The molecular mechanisms underlying the ‘seed and soil’ theory are unknown. S100A8/A9 (a heterodimer complex of S100A8 and S100A9 proteins that exhibits a ‘soil signal’) is a ligand for Toll-like receptor 4, causing distant melanoma cells to approach the lung as a ‘seeding’ site. Unknown soil sensors for S100A8/A9 may exist, e.g., extracellular matrix metalloproteinase inducer, neuroplastin, activated leukocyte cell adhesion molecule, and melanoma cell adhesion molecule. We call these receptor proteins ‘novel S100 soil sensor receptors (novel SSSRs).’ Here we review and summarize a crucial role of the S100A8/A9-novel SSSRs' axis in cancer metastasis. The binding of S100A8/A9 to individual SSSRs is important in cancer metastasis via upregulations of the epithelial-mesenchymal transition, cellular motility, and cancer cell invasiveness, plus the formation of an inflammatory immune suppressive environment in metastatic organ(s). These metastatic cellular events are caused by the SSSR-featured signal transductions we identified that provide cancer cells a driving force for metastasis. To deprive cancer cells of these metastatic forces, we developed novel biologics that prevent the interaction of S100A8/A9 with SSSRs, followed by the efficient suppression of S100A8/A9-mediated lung-tropic metastasis in vivo.

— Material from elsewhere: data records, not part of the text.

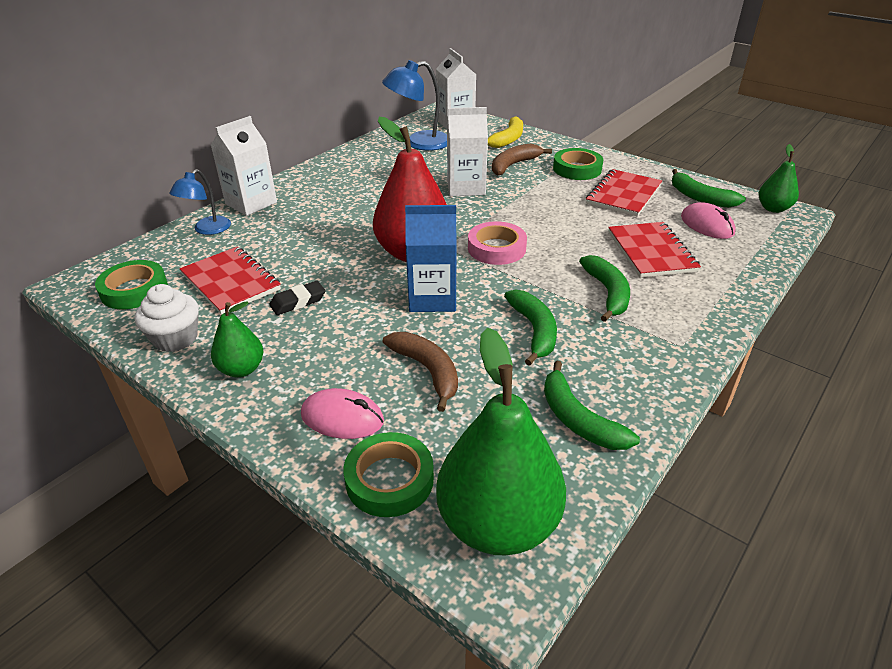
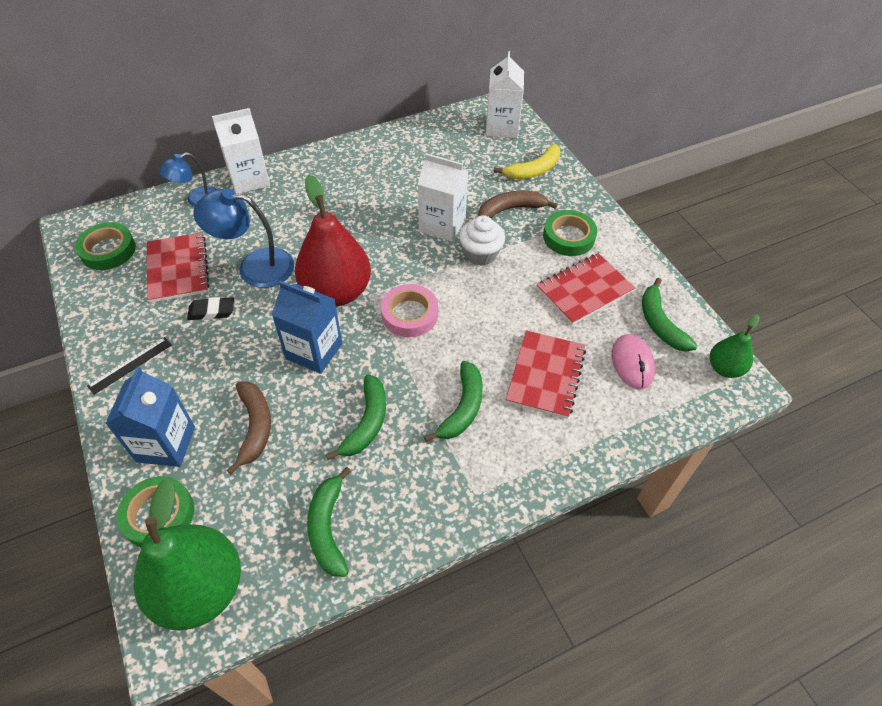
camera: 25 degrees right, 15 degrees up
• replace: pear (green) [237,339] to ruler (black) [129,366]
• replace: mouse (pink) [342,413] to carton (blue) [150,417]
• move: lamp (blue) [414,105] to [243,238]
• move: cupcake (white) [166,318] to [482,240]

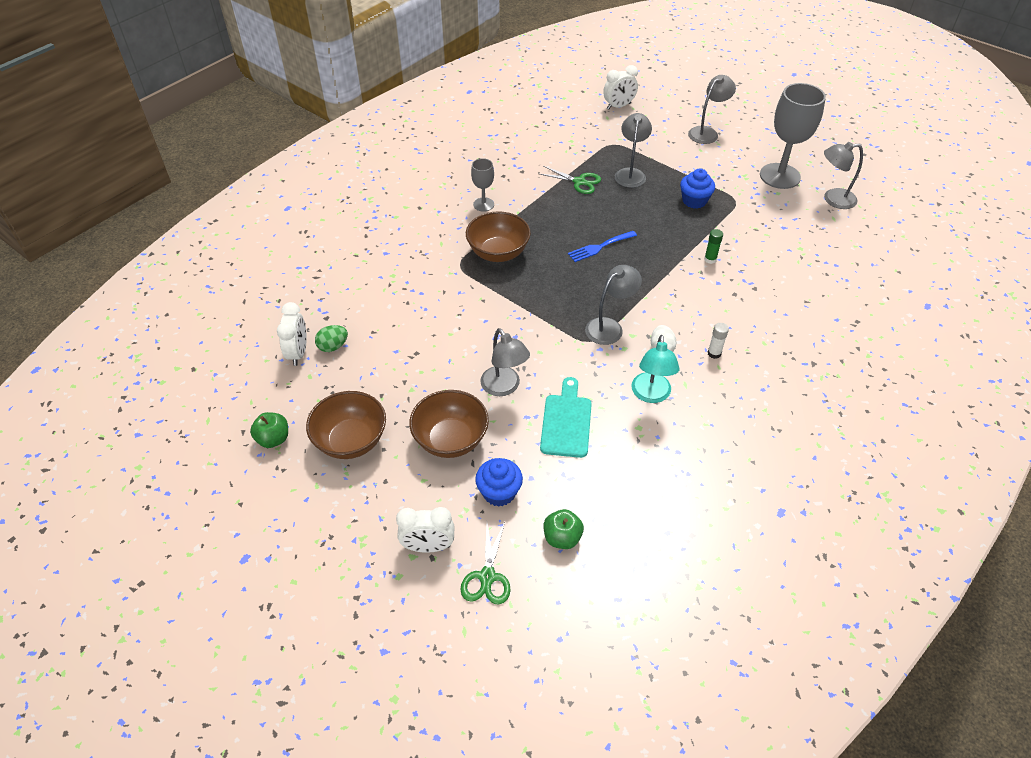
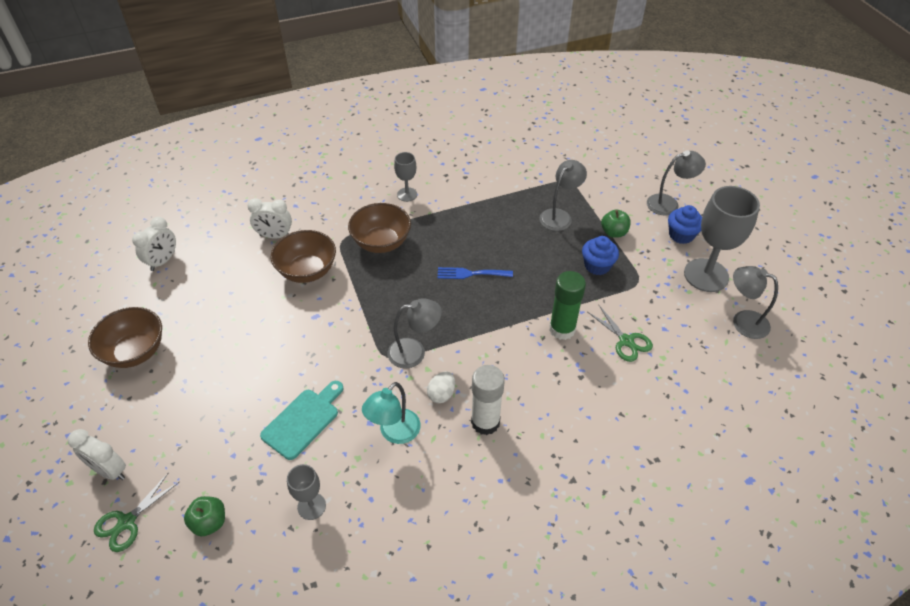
camera: 30 degrees right, 0 degrees up
• move: clock (white) [620,87] to [270,218]
• move: bowl (brown) [449,424] to [303,256]
• insert: goblet (grey) [306,492]
• resize: glue stick (white) [718,341] = [488,400] x2.02
• resize: glue stick (green) [713,246] = [567,305] x2.02
• move: scissors (green) [570,180] to [620,333]
• move: apple (green) [269,430] to [616,223]
• move: cupcake (blue) [499,482] to [685,224]
• delete: egg (green) [331,338]
• delete: lamp (grey) [505,362]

“种子和土壤”理论的分子机制尚不清楚。S100A8 / A9（S100A8和S100A9蛋白的异二聚体复合物表现出“土壤信号”）是Toll样受体4的配体，导致远处的黑色素瘤细胞进入肺部成为“播种”位点。可能存在未知的S100A8 / A9土壤传感器，例如，细胞外基质金属蛋白酶诱导剂，神经增塑剂，活化的白细胞粘附分子和黑素瘤细胞粘附分子。我们称这些受体蛋白为“新型S100土壤传感器受体（新型SSSR）”。在这里，我们回顾并总结了S100A8 / A9-novel SSSRs轴在癌症转移中的关键作用。S100A8 / A9与单个SSSR的结合通过上皮-间质转化，细胞运动性和癌细胞侵袭性的上调在癌症转移中很重要，在转移器官中形成炎性免疫抑制环境。这些转移性细胞事件是由我们确定的SSSR功能信号转导所引起的，这些信号转导为癌细胞提供了转移的驱动力。为了剥夺癌细胞的这些转移力，我们开发了新颖的生物制剂，可防止S100A8 / A9与SSSR相互作用，随后有效抑制S100A8 / A9介导的体内肺转移。